- Required action -
Some of the lines below need repeating. Reproduce exactly those between the lines holding "List each element's type and" and "text [150, 150, 1090, 433]", inclusive.

- Exercise materials -
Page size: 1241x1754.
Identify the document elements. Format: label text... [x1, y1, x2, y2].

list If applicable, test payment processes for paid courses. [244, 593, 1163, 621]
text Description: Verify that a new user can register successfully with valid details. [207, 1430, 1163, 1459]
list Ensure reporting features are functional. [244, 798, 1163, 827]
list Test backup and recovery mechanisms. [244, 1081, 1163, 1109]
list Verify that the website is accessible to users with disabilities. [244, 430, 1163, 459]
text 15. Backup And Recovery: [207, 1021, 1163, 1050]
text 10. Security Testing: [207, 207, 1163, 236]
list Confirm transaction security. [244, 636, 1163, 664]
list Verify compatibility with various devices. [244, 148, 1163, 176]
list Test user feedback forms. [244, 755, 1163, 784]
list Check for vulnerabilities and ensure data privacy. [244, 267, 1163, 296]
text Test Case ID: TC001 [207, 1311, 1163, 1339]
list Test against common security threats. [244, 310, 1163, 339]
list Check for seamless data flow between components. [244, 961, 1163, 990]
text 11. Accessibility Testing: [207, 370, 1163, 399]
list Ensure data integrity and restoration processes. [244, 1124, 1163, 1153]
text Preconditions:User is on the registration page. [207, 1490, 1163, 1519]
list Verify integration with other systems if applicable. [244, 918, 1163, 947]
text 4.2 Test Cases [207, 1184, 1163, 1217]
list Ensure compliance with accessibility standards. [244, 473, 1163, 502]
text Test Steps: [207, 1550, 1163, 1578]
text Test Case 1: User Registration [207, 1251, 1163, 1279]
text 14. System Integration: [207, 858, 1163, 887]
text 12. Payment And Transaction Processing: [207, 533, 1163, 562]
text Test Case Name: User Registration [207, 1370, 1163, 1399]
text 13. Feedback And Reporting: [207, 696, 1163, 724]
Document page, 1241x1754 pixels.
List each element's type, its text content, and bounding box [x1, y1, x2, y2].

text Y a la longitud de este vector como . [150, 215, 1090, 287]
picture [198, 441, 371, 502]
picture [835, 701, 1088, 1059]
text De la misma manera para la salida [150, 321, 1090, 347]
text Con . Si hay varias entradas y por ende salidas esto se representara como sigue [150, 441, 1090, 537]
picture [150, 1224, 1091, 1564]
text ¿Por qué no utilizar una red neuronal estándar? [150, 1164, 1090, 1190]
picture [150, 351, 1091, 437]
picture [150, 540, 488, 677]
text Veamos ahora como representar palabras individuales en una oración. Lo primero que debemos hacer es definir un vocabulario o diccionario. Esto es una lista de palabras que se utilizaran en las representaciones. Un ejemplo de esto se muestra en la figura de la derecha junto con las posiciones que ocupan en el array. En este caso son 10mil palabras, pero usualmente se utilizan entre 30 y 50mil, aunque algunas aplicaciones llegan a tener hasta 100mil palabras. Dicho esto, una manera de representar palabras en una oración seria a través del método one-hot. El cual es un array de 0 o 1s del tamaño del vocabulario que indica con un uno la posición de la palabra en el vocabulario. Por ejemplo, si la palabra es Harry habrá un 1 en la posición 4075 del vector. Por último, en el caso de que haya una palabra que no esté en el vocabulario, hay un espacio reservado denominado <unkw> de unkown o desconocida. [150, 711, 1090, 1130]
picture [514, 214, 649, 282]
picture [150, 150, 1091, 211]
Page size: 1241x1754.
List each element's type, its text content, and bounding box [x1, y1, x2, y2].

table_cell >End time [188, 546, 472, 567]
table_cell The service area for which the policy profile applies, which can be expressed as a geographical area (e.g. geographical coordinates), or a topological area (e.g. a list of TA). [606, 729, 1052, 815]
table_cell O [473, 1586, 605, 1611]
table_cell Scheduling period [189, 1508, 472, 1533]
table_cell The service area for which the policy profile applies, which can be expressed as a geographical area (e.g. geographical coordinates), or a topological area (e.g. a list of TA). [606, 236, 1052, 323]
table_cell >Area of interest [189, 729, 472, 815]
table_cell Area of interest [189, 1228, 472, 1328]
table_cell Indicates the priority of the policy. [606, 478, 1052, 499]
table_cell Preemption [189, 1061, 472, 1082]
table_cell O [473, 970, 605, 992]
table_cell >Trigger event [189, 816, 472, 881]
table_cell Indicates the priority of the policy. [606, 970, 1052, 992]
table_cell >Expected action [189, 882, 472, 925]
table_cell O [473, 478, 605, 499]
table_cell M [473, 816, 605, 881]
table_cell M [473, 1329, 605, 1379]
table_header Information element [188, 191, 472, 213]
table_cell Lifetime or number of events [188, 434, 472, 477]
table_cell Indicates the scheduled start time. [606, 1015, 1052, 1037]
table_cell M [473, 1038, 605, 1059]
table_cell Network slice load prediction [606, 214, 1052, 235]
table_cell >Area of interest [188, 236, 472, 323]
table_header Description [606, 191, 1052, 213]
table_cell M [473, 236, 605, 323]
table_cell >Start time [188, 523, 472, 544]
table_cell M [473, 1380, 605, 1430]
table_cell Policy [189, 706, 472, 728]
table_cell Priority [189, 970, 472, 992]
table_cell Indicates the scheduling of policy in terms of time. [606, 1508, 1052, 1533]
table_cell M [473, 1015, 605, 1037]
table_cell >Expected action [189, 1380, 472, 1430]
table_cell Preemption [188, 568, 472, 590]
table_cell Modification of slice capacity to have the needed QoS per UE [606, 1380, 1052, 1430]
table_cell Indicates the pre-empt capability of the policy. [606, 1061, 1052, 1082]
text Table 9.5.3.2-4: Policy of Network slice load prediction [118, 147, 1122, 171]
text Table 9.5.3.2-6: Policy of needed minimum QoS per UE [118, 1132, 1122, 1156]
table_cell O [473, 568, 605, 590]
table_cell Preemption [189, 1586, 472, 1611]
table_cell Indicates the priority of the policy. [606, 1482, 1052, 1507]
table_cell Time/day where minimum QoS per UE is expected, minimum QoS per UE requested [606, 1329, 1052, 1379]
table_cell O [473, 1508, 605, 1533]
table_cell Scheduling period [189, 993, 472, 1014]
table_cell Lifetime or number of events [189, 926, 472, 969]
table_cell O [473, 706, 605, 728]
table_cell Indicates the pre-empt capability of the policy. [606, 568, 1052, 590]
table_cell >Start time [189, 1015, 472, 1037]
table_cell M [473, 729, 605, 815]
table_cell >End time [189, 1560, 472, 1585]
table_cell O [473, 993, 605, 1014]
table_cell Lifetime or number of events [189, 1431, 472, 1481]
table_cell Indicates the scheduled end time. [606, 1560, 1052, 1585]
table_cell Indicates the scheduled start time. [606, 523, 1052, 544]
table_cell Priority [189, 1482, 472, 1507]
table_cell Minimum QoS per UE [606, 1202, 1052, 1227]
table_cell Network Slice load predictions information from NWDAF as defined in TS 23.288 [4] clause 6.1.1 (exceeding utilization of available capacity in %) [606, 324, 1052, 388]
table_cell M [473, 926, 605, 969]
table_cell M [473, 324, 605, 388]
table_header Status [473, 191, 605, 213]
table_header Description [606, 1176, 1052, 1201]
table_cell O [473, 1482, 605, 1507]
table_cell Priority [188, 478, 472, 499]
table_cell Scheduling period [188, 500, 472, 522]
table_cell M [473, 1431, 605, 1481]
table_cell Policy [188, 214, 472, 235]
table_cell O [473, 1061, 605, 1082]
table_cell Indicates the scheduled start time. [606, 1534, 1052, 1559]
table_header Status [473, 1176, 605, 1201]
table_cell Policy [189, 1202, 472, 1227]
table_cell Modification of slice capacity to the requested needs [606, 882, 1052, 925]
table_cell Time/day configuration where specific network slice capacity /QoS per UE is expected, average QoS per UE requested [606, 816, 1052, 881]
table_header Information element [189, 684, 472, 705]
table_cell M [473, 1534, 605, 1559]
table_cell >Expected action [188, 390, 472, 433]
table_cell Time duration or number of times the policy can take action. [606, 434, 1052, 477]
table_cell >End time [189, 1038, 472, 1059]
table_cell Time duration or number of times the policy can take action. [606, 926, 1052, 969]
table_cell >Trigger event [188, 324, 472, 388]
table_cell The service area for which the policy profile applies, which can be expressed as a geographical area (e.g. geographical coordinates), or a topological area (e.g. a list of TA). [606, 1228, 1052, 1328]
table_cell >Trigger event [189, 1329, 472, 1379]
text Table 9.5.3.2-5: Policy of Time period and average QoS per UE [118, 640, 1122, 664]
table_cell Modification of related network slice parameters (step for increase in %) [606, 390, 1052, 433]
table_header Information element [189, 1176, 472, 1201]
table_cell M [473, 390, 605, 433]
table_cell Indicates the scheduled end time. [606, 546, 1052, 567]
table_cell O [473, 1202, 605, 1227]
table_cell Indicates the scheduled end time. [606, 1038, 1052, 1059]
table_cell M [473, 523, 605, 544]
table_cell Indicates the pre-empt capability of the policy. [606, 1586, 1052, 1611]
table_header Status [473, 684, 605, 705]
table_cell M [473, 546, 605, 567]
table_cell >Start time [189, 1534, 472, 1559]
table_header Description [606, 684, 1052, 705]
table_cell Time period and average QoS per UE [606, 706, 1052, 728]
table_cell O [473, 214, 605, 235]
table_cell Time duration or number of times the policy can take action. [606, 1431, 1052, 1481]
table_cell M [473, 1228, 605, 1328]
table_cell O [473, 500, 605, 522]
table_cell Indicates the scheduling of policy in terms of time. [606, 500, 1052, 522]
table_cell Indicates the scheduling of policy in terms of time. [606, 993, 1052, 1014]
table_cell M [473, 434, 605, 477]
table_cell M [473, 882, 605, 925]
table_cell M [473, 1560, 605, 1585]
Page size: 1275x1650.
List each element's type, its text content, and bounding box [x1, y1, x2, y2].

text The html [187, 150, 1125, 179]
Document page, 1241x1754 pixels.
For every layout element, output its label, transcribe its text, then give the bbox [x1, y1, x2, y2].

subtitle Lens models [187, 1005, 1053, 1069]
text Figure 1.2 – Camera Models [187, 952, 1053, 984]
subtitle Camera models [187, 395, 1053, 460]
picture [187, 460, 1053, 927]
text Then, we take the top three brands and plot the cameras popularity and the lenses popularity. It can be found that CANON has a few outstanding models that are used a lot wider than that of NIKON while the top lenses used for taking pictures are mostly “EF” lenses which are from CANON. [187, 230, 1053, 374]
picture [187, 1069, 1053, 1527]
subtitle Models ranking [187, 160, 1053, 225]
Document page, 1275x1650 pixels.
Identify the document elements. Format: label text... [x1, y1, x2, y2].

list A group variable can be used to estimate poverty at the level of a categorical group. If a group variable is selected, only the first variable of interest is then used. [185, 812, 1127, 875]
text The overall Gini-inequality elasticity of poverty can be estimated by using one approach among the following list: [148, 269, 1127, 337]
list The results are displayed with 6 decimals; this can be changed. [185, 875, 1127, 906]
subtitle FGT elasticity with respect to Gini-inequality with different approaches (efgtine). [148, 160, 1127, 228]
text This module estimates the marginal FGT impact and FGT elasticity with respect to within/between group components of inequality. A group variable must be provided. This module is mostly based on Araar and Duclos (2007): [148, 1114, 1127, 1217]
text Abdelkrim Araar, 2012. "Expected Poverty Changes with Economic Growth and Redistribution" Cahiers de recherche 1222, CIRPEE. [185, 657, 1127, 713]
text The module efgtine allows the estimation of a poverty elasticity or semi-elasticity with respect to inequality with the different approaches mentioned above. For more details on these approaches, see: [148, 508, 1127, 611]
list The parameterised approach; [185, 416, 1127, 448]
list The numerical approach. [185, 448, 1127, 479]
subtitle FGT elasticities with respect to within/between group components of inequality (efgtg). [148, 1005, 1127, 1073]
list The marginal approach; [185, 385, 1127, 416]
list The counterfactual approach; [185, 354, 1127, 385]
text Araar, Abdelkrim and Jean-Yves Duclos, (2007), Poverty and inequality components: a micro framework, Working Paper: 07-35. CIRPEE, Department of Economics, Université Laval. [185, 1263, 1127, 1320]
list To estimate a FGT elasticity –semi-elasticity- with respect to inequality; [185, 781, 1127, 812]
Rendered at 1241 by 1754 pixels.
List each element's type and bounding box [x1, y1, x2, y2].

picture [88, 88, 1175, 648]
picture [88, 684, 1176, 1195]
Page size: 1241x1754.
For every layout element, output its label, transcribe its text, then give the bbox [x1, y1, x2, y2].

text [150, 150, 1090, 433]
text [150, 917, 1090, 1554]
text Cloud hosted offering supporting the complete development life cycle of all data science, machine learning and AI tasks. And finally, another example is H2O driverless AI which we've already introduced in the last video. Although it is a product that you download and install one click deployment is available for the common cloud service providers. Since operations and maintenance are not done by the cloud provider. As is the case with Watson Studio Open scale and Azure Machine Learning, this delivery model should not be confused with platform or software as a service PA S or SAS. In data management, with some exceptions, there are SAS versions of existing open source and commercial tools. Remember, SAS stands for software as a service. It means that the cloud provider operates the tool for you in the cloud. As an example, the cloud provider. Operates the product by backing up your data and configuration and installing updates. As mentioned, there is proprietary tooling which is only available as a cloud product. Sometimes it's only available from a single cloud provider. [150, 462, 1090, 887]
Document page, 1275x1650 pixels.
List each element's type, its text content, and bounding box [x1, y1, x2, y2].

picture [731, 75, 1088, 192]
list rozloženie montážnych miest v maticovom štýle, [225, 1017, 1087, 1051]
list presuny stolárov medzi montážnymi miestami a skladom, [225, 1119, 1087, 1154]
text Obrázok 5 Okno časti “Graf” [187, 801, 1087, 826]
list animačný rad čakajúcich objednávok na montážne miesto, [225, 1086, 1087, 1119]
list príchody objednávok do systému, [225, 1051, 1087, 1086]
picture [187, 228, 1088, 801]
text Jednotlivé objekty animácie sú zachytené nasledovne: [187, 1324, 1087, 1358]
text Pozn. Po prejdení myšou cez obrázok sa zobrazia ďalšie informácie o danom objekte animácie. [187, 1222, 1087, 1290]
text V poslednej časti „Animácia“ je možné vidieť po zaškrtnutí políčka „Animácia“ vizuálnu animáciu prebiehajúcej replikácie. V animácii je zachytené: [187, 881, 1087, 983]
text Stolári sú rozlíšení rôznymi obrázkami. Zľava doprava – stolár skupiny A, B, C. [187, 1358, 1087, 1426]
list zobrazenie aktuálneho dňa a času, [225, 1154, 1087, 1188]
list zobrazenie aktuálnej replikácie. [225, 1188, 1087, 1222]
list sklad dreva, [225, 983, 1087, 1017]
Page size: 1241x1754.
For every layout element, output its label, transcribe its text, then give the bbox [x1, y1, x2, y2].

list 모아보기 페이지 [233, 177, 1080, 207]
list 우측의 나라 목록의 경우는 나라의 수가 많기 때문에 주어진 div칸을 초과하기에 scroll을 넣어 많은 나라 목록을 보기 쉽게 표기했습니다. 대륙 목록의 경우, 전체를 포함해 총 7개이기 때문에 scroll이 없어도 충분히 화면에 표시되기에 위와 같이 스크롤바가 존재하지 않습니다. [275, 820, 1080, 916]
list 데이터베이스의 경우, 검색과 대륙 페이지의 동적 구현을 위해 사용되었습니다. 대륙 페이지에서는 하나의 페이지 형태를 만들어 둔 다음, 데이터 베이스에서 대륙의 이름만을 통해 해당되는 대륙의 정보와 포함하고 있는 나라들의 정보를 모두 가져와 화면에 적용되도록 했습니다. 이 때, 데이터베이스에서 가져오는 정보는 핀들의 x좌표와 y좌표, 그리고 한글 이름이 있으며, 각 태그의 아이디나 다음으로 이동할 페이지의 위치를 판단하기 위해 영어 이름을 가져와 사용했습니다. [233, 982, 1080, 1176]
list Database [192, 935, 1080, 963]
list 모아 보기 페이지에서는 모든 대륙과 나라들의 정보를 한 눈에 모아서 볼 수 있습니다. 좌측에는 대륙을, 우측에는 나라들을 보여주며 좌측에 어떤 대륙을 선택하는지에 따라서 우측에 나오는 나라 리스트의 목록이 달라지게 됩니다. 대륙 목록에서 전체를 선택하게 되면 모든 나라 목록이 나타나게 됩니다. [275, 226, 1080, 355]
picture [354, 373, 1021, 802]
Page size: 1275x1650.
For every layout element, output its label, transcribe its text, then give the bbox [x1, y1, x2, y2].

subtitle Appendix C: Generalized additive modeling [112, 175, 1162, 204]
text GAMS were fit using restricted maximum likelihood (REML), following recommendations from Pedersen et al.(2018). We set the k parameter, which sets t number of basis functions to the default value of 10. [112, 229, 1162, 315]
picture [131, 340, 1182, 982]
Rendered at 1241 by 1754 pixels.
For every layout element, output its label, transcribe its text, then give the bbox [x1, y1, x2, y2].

- Solution to this exercise -
List each element's type and bounding box [x1, y1, x2, y2].

picture [88, 88, 1175, 648]
picture [88, 684, 1176, 1195]
Page size: 1241x1754.
For every layout element, output its label, transcribe its text, then give the bbox [x1, y1, x2, y2].

text [150, 150, 1090, 433]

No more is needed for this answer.